Olive Juice
Page 48
Maybe they’d break up at some point, and she’d stay at their house in her old room for a week, and they’d make her waffles in the morning while dancing around the kitchen to Snap! every morning. She’d cry a little, sniffling against her daddy’s shoulder while her papa threatened to murder that little asshole.
Or maybe they wouldn’t break up at all.
Maybe they’d stay together, and one day, they’d come over to the house, and she’d be beaming. She would be glowing, and she’d ask if they could tell anything different about her, and David would ask if she got a haircut, much to her dismay, and then Phillip would start screeching, grabbing her hand, the obscenely large diamond on her finger glittering in the light overhead.
They’d give her away, of course.
They’d walk her down the aisle, and it would be David who would be the one crying, because that’s just the way he was with stuff like this. This was his baby girl, his sweetheart, and both Phillip and Alice were the only ones who knew just how big of a softy he was. He’d be crying as they took another step and then another and then another, and right before he’d give her away, right before he gave his daughter to her future husband, she’d lean forward, kissing his tears away, saying, I love you, I love you, I love you.
Those were the dreams he had, late at night.)
(Sometimes, there were the nightmares, where she was begging for him to come get her, that she just wanted to come home, and why wouldn’t he help her? Those were the ones that ripped his heart still beating from his chest.)
The bathroom door opened.
David looked up.
Phillip had changed into his sweats. He carried his clothes in his arms. He hesitated when he saw David sitting on the bed, his face stuttering with something awful for just a second, but he just shook his head. He dropped his own clothes into the hamper next to the bathroom and looked back at David.
David felt out of place. “I’ll go to the guest room,” he said, picking at his sweats. “Or I can just wait until the clothes are dry and then I’ll go back to the apartment.”
“Is that what you want?”
No. It wasn’t. But David didn’t know exactly what he wanted. So he shrugged and looked away.
Phillip sighed. “You’re not driving home tonight, David. Not in this weather, and especially not since you look like you’re ready to collapse. Honestly. You never could take very good care of yourself.”
“That’s what I had you for,” David mumbled before he could stop himself.
“What?” Phillip asked sharply.
David winced and shook his head. “Nothing. I’ll just… the spare room. Sheets on the bed?”
There was no answer.
David looked up.
Phillip’s hands were in fists at his sides, his jaw tense, brow furrowed.
David stood quickly, realizing he was still sitting on Phillip’s (their) bed. He bent down, scooping up his wet clothes, taking a step away from the bed. “I know where the dryer’s at,” he said hastily. “I can do it. You should just—you can go to bed. I’ll—tomorrow, I’ll go back to the apartment tomorrow. Okay? I’m sorry. I’m sorry, I didn’t—”
“Stop,” Phillip snapped, and David froze in the middle of the room. Phillip rubbed his hands over his face. “Just—stop. You can’t—Jesus. You’re not—” He let out a huff of air, sounding aggravated. Then, “Give me the clothes. I told you I would handle it.”
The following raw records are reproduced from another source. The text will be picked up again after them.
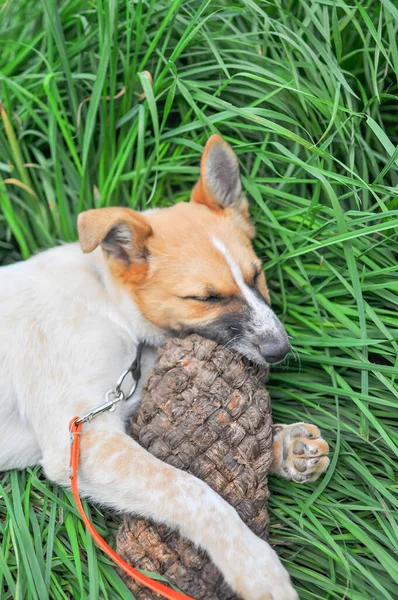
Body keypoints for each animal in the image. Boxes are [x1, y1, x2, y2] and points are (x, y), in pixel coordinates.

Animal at [0, 136, 330, 600]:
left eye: (256, 275)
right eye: (205, 297)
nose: (280, 350)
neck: (110, 306)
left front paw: (286, 447)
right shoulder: (81, 441)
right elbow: (191, 489)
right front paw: (255, 566)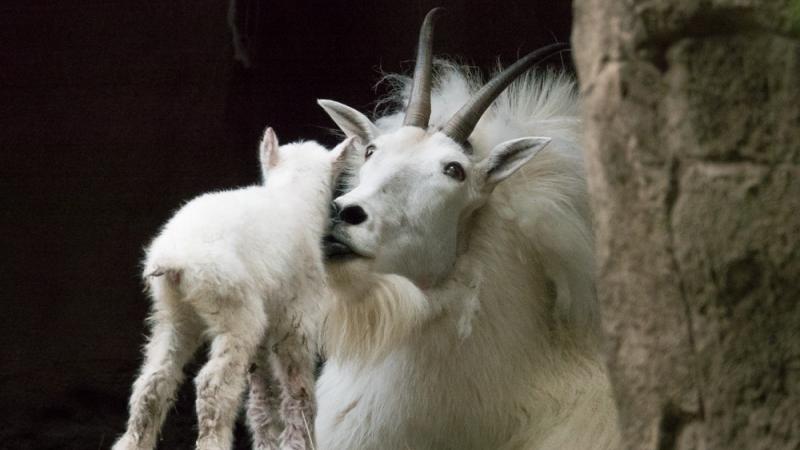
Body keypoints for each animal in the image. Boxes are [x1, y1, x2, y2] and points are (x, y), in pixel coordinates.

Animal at [112, 129, 354, 450]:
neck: (292, 197)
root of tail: (173, 259)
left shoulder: (267, 328)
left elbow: (263, 395)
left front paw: (268, 442)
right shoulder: (296, 318)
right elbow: (298, 389)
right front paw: (299, 440)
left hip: (173, 314)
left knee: (153, 381)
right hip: (234, 310)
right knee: (213, 385)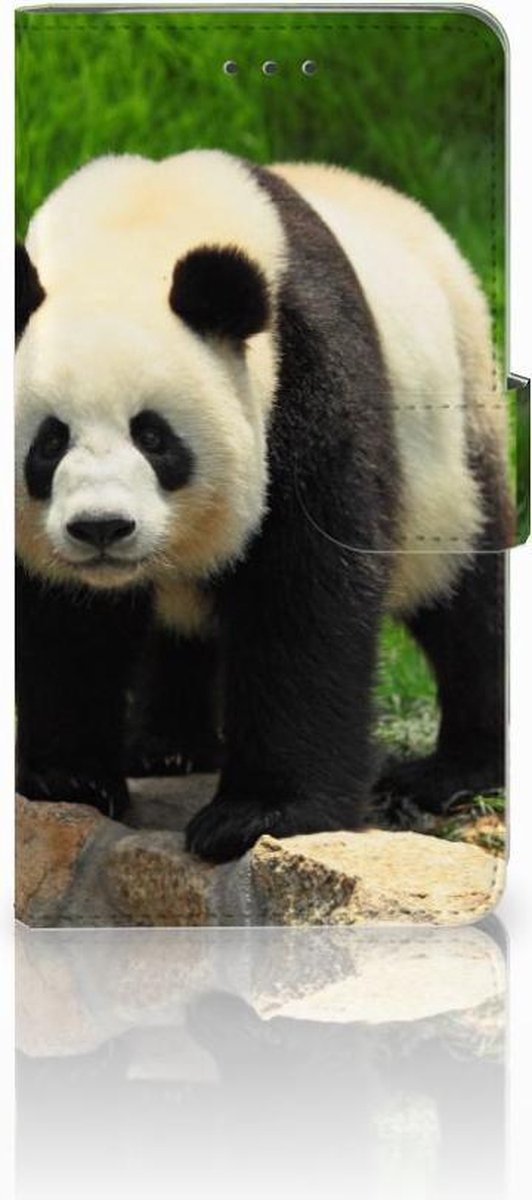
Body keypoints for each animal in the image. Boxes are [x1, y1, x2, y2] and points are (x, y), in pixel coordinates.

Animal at [15, 150, 512, 863]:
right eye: (50, 442)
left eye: (154, 436)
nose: (102, 528)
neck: (135, 235)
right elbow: (63, 620)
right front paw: (69, 778)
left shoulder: (307, 374)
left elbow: (305, 595)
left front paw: (257, 815)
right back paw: (167, 746)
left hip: (456, 433)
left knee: (468, 597)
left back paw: (455, 772)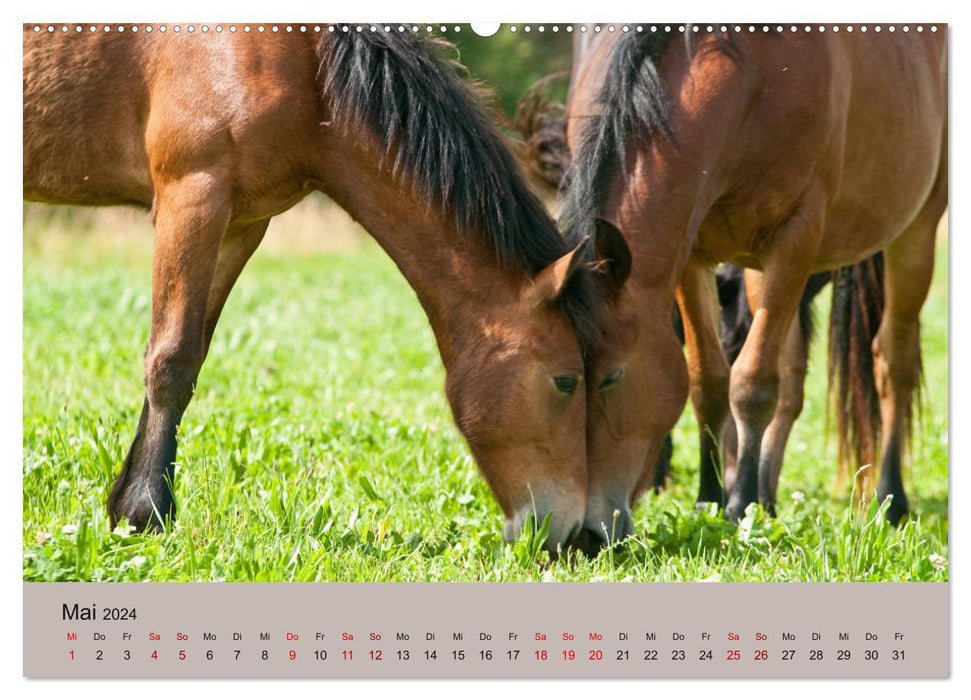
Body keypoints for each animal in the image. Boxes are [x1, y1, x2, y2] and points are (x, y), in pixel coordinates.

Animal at [22, 24, 612, 556]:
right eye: (566, 381)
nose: (579, 538)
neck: (303, 64)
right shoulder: (192, 196)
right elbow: (170, 360)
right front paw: (145, 513)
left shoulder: (241, 222)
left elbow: (190, 354)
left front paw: (125, 505)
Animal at [560, 27, 944, 552]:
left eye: (611, 379)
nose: (578, 537)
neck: (751, 77)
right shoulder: (693, 254)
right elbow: (708, 381)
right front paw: (709, 499)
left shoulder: (795, 237)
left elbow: (752, 383)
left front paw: (740, 505)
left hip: (915, 231)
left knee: (893, 363)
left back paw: (890, 499)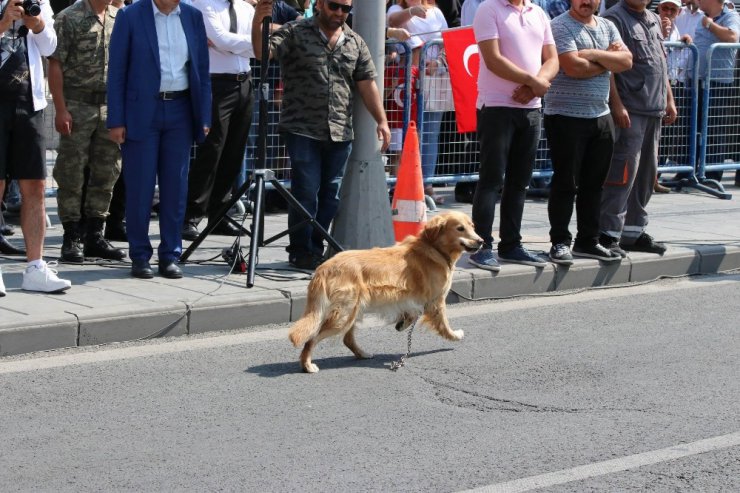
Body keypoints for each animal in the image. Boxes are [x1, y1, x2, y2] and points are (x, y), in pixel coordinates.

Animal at [286, 209, 482, 372]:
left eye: (472, 226)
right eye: (460, 228)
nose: (481, 241)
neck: (434, 248)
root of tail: (323, 268)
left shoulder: (411, 299)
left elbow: (412, 314)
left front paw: (403, 323)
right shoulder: (436, 301)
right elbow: (444, 324)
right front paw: (455, 335)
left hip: (353, 311)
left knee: (347, 339)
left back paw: (363, 354)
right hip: (343, 315)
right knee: (312, 339)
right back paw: (307, 365)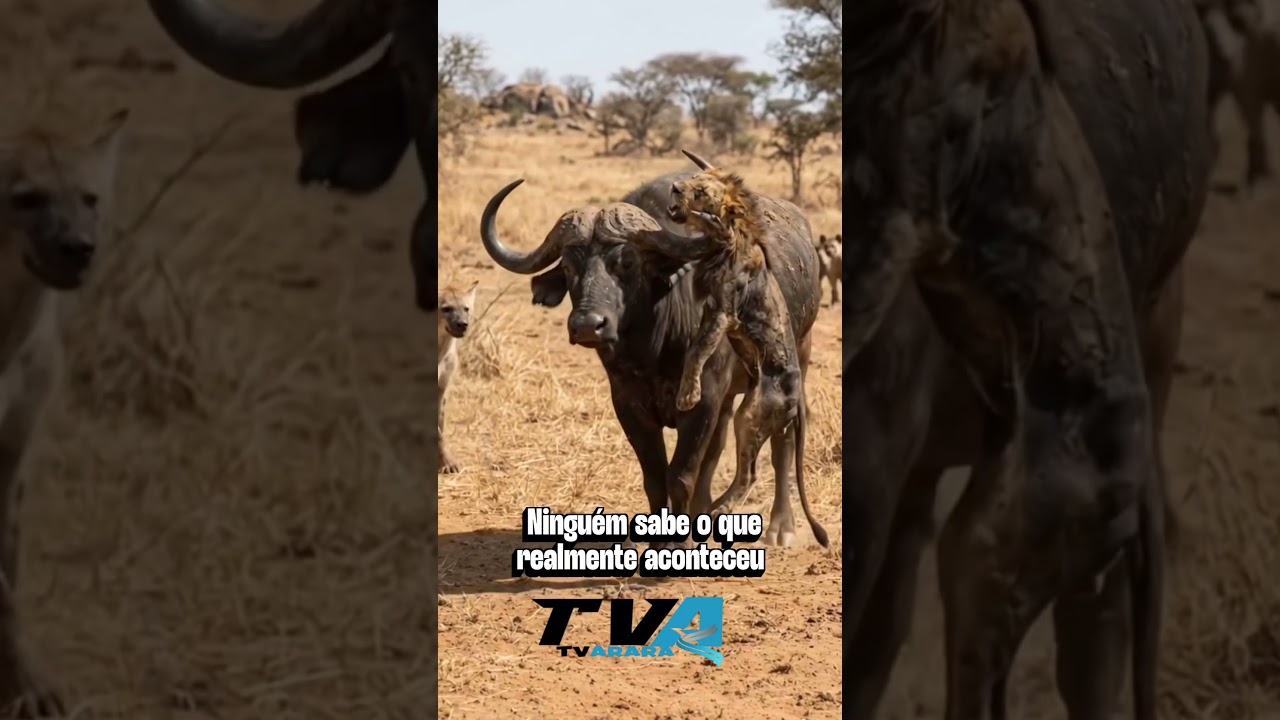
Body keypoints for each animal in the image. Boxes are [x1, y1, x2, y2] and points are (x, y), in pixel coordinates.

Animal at [477, 159, 827, 547]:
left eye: (627, 262)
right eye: (569, 266)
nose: (587, 325)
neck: (651, 349)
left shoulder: (703, 401)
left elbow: (681, 475)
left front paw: (679, 542)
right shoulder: (629, 405)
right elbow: (656, 477)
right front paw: (661, 540)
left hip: (796, 359)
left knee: (782, 441)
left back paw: (781, 526)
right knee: (719, 449)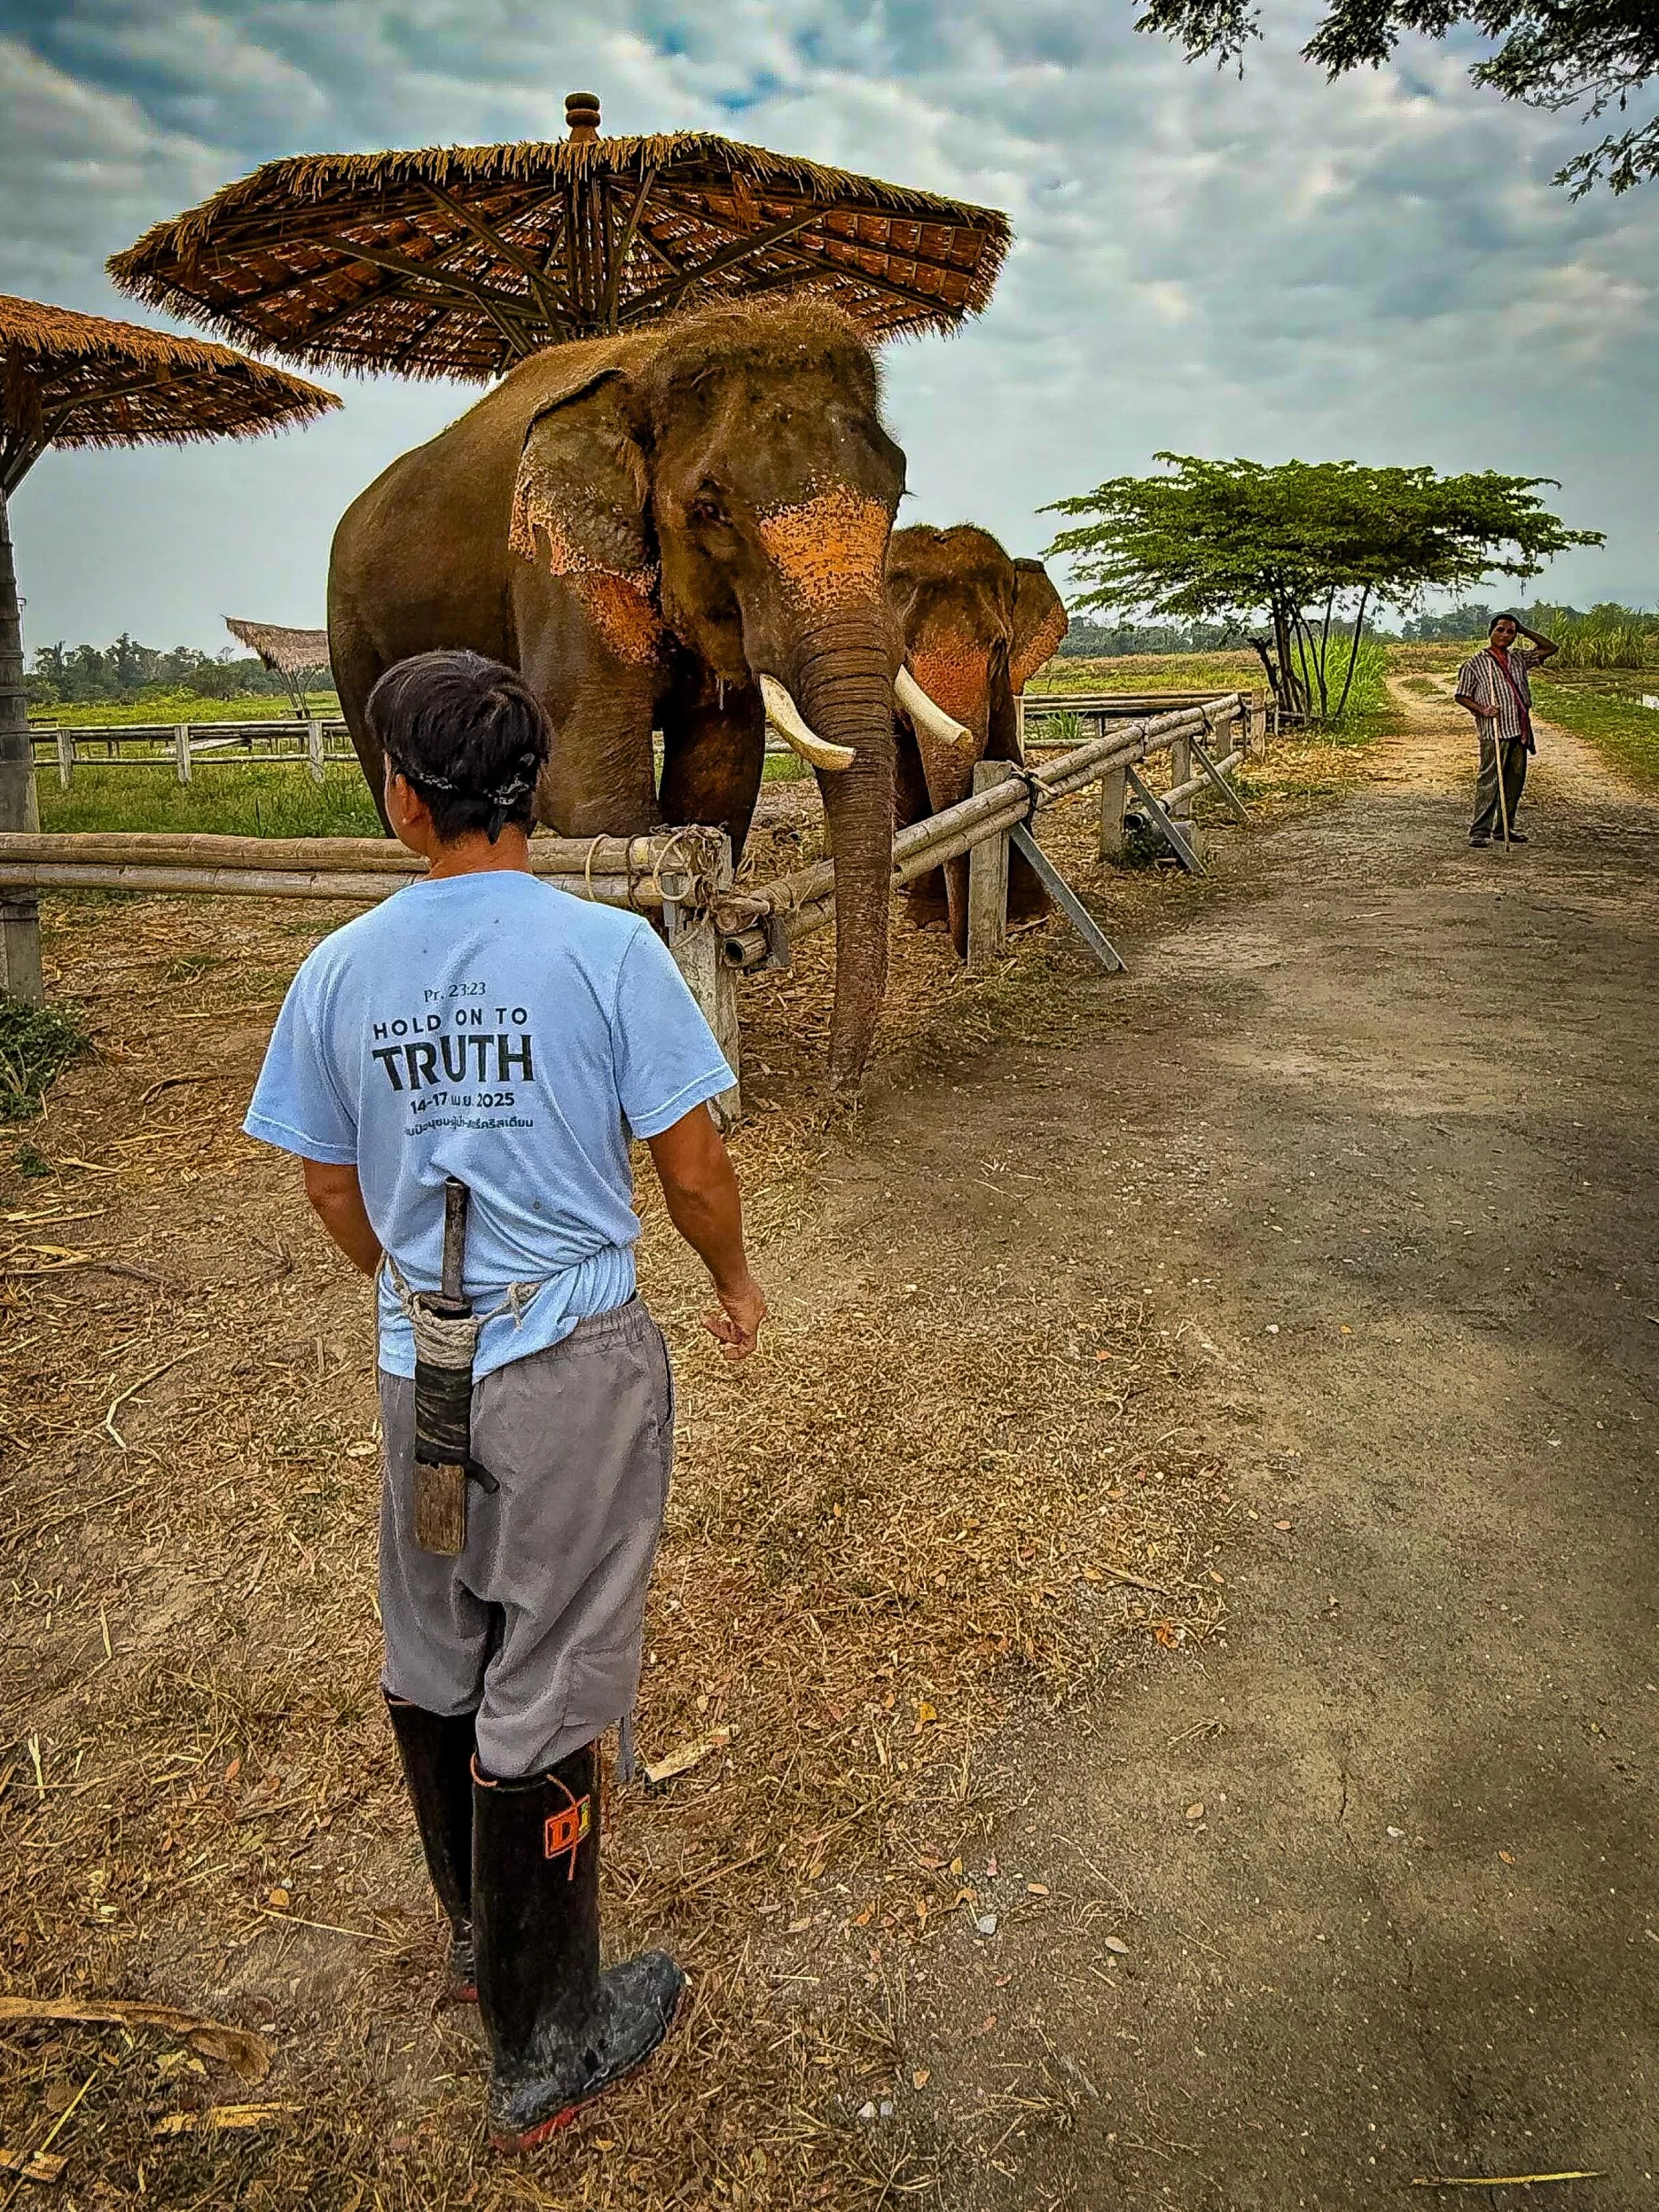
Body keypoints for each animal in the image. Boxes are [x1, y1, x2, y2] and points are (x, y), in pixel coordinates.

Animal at [329, 297, 933, 1085]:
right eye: (711, 511)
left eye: (896, 493)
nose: (840, 1088)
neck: (654, 357)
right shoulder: (555, 564)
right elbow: (591, 793)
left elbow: (716, 778)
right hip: (350, 632)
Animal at [884, 524, 1069, 956]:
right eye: (901, 651)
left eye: (999, 646)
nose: (964, 945)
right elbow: (911, 791)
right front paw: (928, 921)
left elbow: (1010, 766)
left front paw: (1028, 917)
He knew that look. That look meant that Phillip wasn’t taking any of David’s shit right at that moment, and that whatever he’d said needed to be done would be done. He didn’t even stop Phillip when he stepped forward and grabbed the wet clothes out of David’s hands, tie trailing down, looking defiant, like he expected David to say something.
He was heading toward the door, and David was unsure whether or not he should follow, when his mouth opened all on its own and said, “Wait.”
Phillip stopped in the doorway, glancing back over his shoulder and frowning, eyebrows doing that thing that meant you have three seconds, David Greengrass.
“My wallet. It’s in the pocket. Could you…?”
Phillip nodded and turned back toward him, shuffling the clothes in his arms until he could reach the pants. He started digging through the pockets and it was then David remembered the one thing he should not have forgotten. That even though this night had been an onslaught against the shredded remains of his heart, twisting through him with a dizzying sense of vertigo, he should have remembered.
He knew the moment Phillip found it in the front pocket.
His brow furrowed even further for a moment, then his eyebrows jumped in confusion. Then there was surprise and understanding followed by something fierce, something that almost looked as if it burned like fire.
He pulled David’s wedding ring from the pocket.